In recent years South Korea's economy moved away from the centrally planned, government-directed investment model toward a more market-oriented one. South Korea bounced back from the 1997 Asian Financial Crisis and carried out extensive financial reforms that restored stability to markets. Growth plunged by 6.6% in 1998, then strongly recovered to 10.8% in 1999 and 9.2% in 2000. These economic reforms, pushed by President Kim Dae-jung, helped Korea maintain one of Asia's few expanding economies, with growth rates of 10.8% in 1999 and 9.2% in 2000. Growth fell back to 3.3% in 2001 because of the slowing global economy, falling exports, and the perception that much-needed corporate and financial reforms have stalled.
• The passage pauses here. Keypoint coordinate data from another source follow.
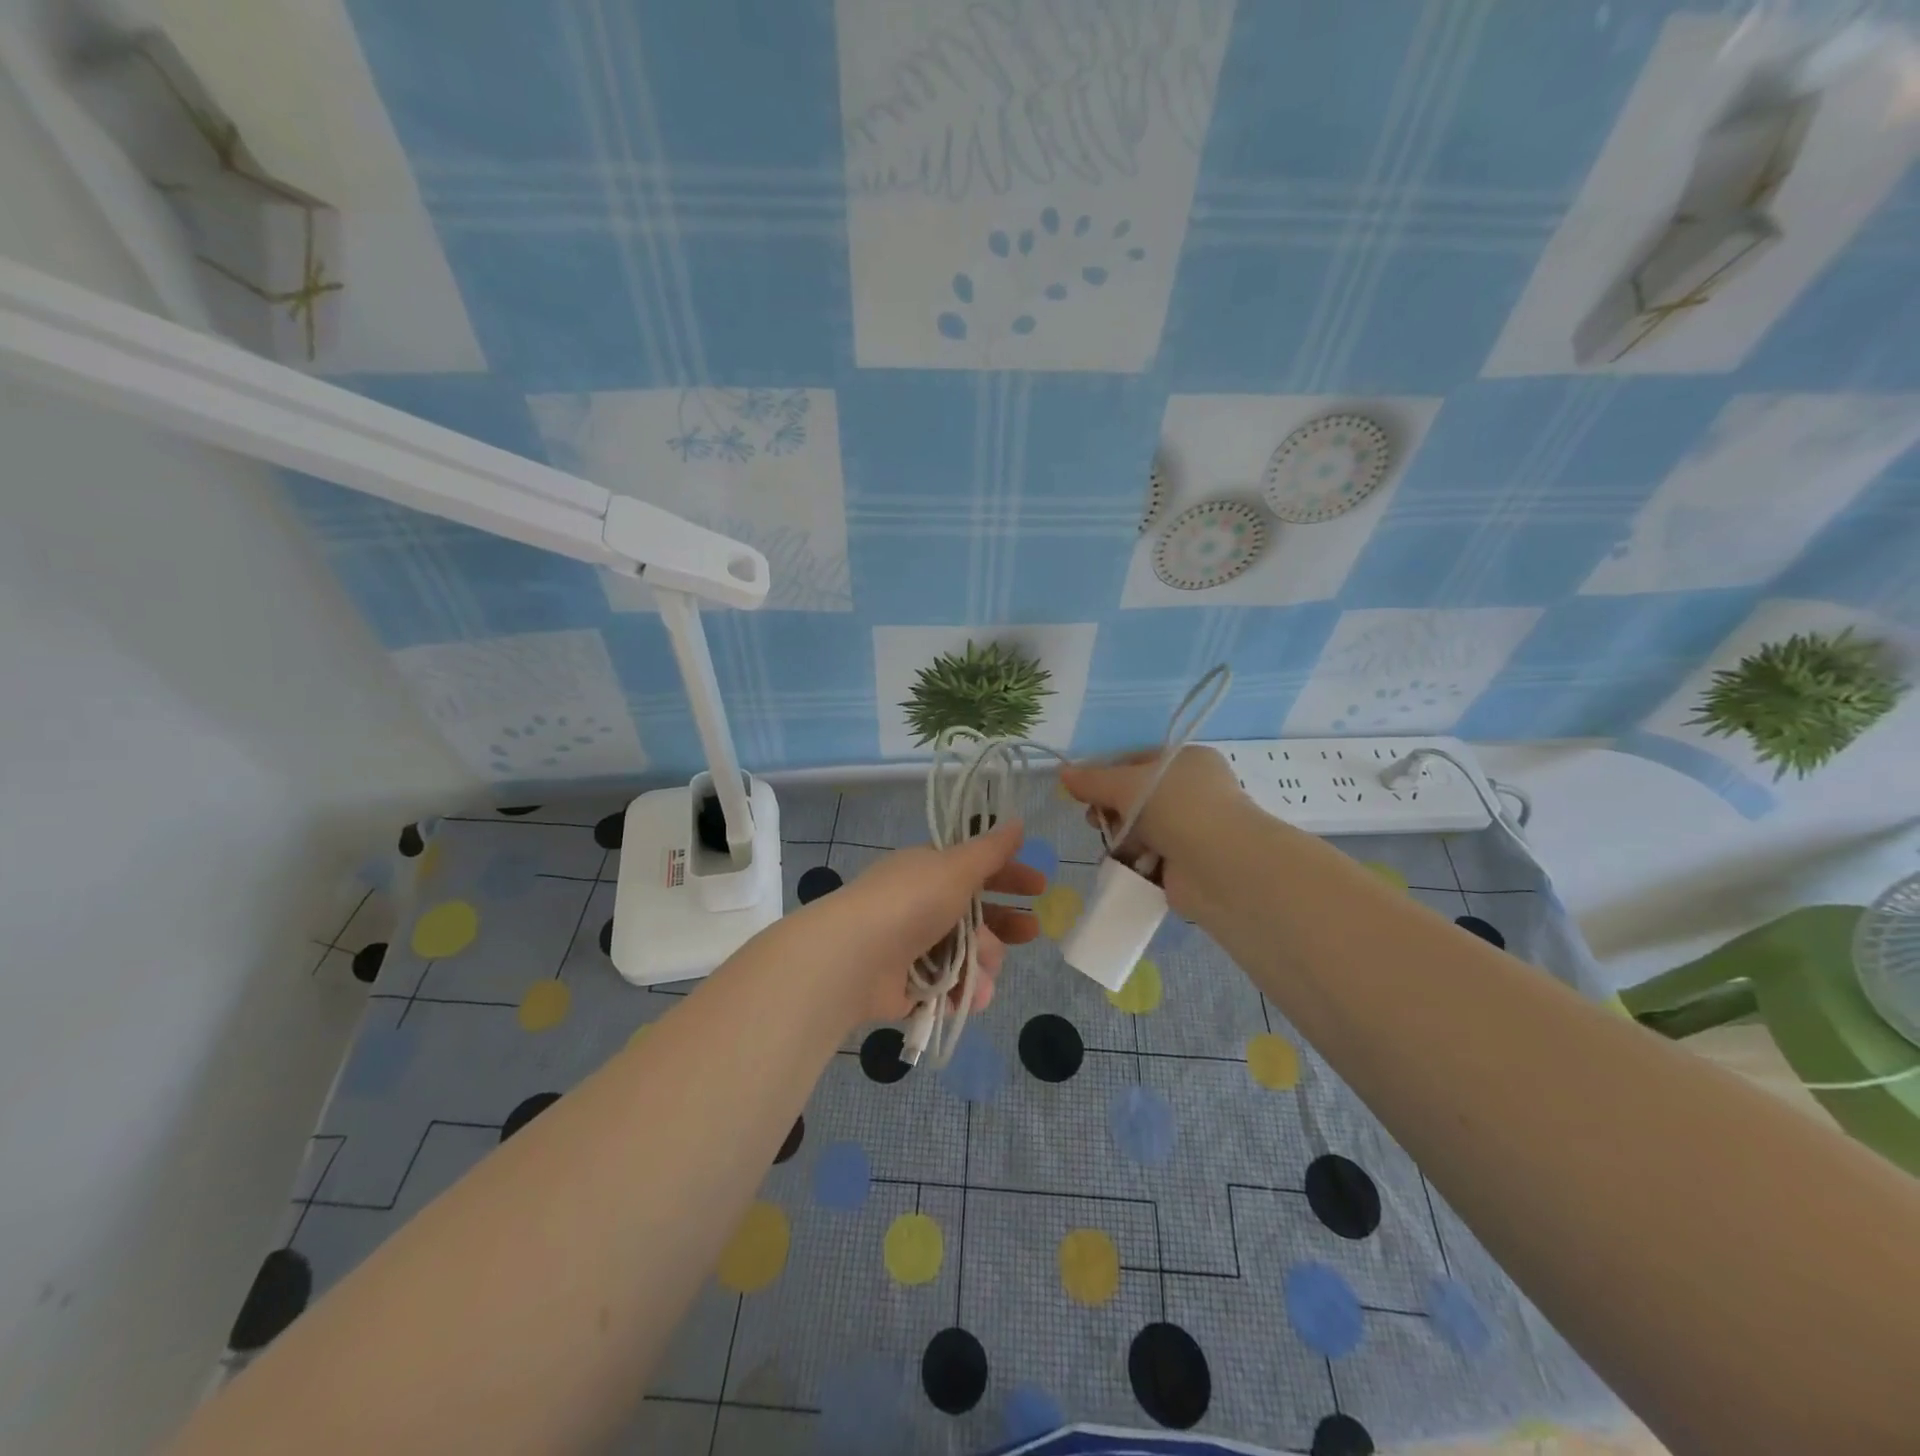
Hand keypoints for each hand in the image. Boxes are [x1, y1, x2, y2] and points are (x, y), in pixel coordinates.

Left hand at [796, 819, 1044, 1028]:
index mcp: (929, 870)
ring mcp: (911, 945)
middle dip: (1004, 925)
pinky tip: (970, 998)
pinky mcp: (905, 984)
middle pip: (974, 914)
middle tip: (1031, 932)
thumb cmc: (910, 903)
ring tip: (984, 975)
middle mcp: (920, 904)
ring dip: (982, 965)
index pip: (976, 869)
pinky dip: (960, 992)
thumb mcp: (956, 868)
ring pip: (964, 953)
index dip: (1009, 876)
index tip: (1040, 887)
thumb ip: (990, 849)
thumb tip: (1018, 820)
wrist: (854, 958)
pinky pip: (945, 986)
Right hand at [1060, 747, 1247, 917]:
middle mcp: (1192, 792)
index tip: (1083, 790)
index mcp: (1187, 761)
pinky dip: (1135, 861)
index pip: (1137, 761)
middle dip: (1111, 809)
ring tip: (1116, 846)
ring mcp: (1191, 829)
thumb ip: (1093, 780)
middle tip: (1095, 820)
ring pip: (1139, 829)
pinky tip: (1126, 865)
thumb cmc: (1178, 808)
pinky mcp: (1186, 864)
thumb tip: (1063, 774)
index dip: (1107, 774)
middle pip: (1135, 797)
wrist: (1222, 866)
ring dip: (1122, 837)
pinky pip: (1148, 857)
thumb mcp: (1128, 784)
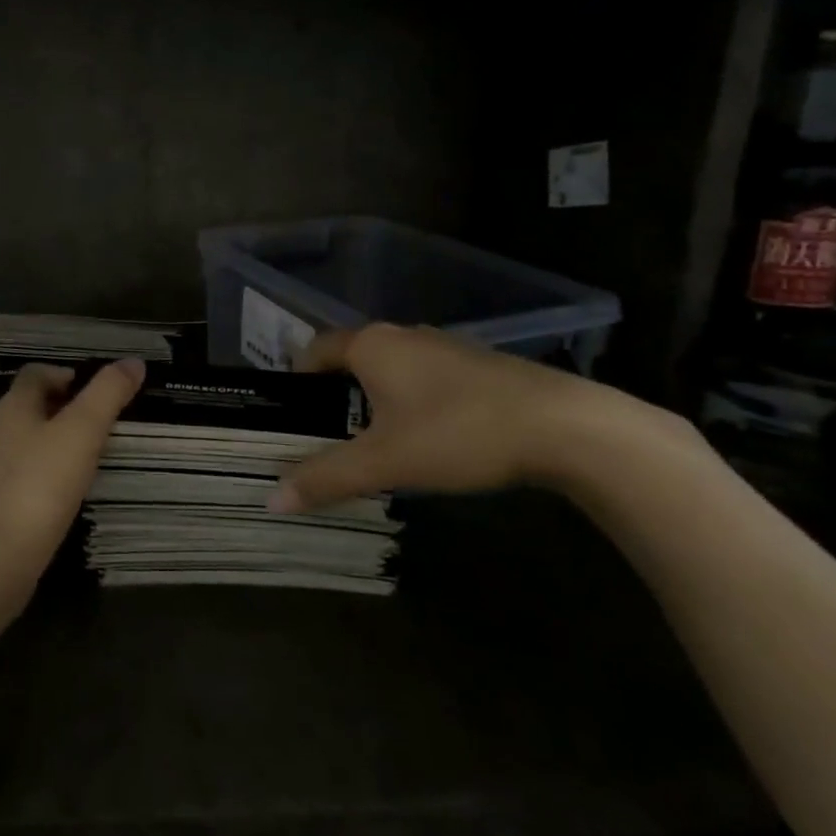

Led by industry and construction, growth in 2002 was 5.8%, despite anemic global growth. Restructuring of Korean conglomerates (chaebols), bank privatization, and creating a more liberalized economy with a mechanism for bankrupt firms to exit the market remain Korea's most important unfinished reform tasks. Growth slowed again in 2004, but production expanded 5% in 2006, due to popular demand for key export products such as HDTVs and mobile phones.

South Korea relies largely upon exports to fuel the growth of its economy, with finished products such as electronics, textiles, ships, automobiles, and steel being some of its most important exports. Although the import market has liberalized in recent years, the agricultural market has remained largely protectionist due to serious disparities in the price of domestic agricultural products such as rice with the international market. As of 2005, the price of rice in South Korea is about four times that of the average price of rice on the international market, and it was generally feared that opening the agricultural market would have disastrous effects upon the South Korean agricultural sector. In late 2004, however, an agreement was reached with the WTO in which South Korean rice imports will gradually increase from 4% to 8% of consumption by 2014. In addition, up to 30% of imported rice will be made available directly to consumers by 2010, where previously imported rice was only used for processed foods. Following 2014, the South Korean rice market will be fully opened.